_EXTRACT_
# Well I'm finally doing it



## tradrockrat (Nov 14, 2007)

It took three years and a move from LA to Austin TX, but I'm opening my School

The paperwork and name search is underway for a LLC and my business plan is all but completed.

I have read all I can find about running and operating a MA school and I have plenty of experience teaching MA, Self Defense classes, and in fact I am a Special Education teacher in a local High school.  The teaching part of the school is taken care of, I believe.  Also, my wife and partner has taken business management classes and accounting classes in preparation for the school, and she is a former police officer and is certified to teach several law enforcement type seminars and classes (for example - she is a certified Tazer instructor).  There are a lot of options we have as far as a focus to our school, but we have decided to be a family oriented school and offer traditional Bando for adults, An adapted Bando blend with Jiu Jitsu and TKD for youth / children (curriculum is already developed), Self Defense classes (including a woman specific class), Cardio Kickboxing, and a program for special needs students with motor impairments.  My youth classes will be allowed as substitutions for high School PE classes / credits.

I want to make a living teaching MA in my school - full time.

I will be on the boards a lot more often now that I have committed to the school, but I have some questions that I hope a commercial school owner can answer for me.

Can anyone answer these questions for me?

1. Is there any reason why I should not retain my high school teaching job while I build my student base?

2. At what point should I give up my teaching job? How many students?  Cost to income ratio?  number of classes?

3. For those that opened full time schools - what kind of start up capitol did you have?  I have only 15 K to invest myself, but am wondering how much more I should be looking for from loans or investors - 6 months operating costs?  2 years!?!?  There are a lot of differing opinions in the literature I have read on it.

4. Location, location, location right?  Well *really* good locations in Austin / Cedar Park area are several thousand a month after triple net and all the rest - WAY out of my budget.  So what would you look for in a building?  


Thanks to all who take the time to help out a new school owner set up his school for success.


----------



## setboy (Nov 14, 2007)

Wish i had something to add, but Good luck with it!


----------



## Brian R. VanCise (Nov 14, 2007)

_DATA RECORDS_
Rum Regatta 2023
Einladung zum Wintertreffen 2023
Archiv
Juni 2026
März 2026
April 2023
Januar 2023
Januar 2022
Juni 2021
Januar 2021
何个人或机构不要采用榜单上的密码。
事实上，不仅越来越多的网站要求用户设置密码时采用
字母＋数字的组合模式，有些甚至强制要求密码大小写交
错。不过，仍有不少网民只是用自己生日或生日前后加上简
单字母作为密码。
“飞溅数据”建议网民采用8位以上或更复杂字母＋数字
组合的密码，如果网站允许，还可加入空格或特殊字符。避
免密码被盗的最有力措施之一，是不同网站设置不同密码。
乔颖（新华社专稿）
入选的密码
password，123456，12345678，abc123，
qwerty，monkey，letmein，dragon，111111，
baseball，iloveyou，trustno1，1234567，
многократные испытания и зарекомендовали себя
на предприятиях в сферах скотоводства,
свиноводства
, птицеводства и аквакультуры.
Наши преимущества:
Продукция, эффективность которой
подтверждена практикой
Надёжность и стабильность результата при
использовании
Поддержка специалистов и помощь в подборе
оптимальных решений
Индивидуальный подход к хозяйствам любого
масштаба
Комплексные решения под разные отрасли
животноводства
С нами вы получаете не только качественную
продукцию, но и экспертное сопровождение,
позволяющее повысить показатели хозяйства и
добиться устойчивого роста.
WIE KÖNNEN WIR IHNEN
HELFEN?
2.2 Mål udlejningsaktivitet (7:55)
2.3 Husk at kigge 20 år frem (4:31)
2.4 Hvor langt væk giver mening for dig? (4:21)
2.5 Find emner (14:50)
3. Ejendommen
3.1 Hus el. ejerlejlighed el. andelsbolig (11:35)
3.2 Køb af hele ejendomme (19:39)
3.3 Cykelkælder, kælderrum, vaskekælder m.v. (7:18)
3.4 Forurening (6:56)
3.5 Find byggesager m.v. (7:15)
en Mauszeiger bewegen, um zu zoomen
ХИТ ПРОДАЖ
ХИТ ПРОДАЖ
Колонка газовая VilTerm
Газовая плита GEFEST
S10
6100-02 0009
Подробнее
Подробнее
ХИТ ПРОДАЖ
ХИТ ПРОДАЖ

_PROBLEMS TO WORK ON_
- A) Which programs does the opening post of the thread say the new school will offer?
- B) Can you quote the entries from their start through the line that contains "qwerty，monkey，letmein，dragon，111111，", with both ends included?

_RESPONSES IN ORDER_
- A)
- Traditional Bando for adults
- An adapted Bando blend with Jiu Jitsu and TKD for youth / children
- Self Defense classes, including a woman-specific class
- Cardio Kickboxing
- A program for special needs students with motor impairments

- B)
Rum Regatta 2023
Einladung zum Wintertreffen 2023
Archiv
Juni 2026
März 2026
April 2023
Januar 2023
Januar 2022
Juni 2021
Januar 2021
何个人或机构不要采用榜单上的密码。
事实上，不仅越来越多的网站要求用户设置密码时采用
字母＋数字的组合模式，有些甚至强制要求密码大小写交
错。不过，仍有不少网民只是用自己生日或生日前后加上简
单字母作为密码。
“飞溅数据”建议网民采用8位以上或更复杂字母＋数字
组合的密码，如果网站允许，还可加入空格或特殊字符。避
免密码被盗的最有力措施之一，是不同网站设置不同密码。
乔颖（新华社专稿）
入选的密码
password，123456，12345678，abc123，
qwerty，monkey，letmein，dragon，111111，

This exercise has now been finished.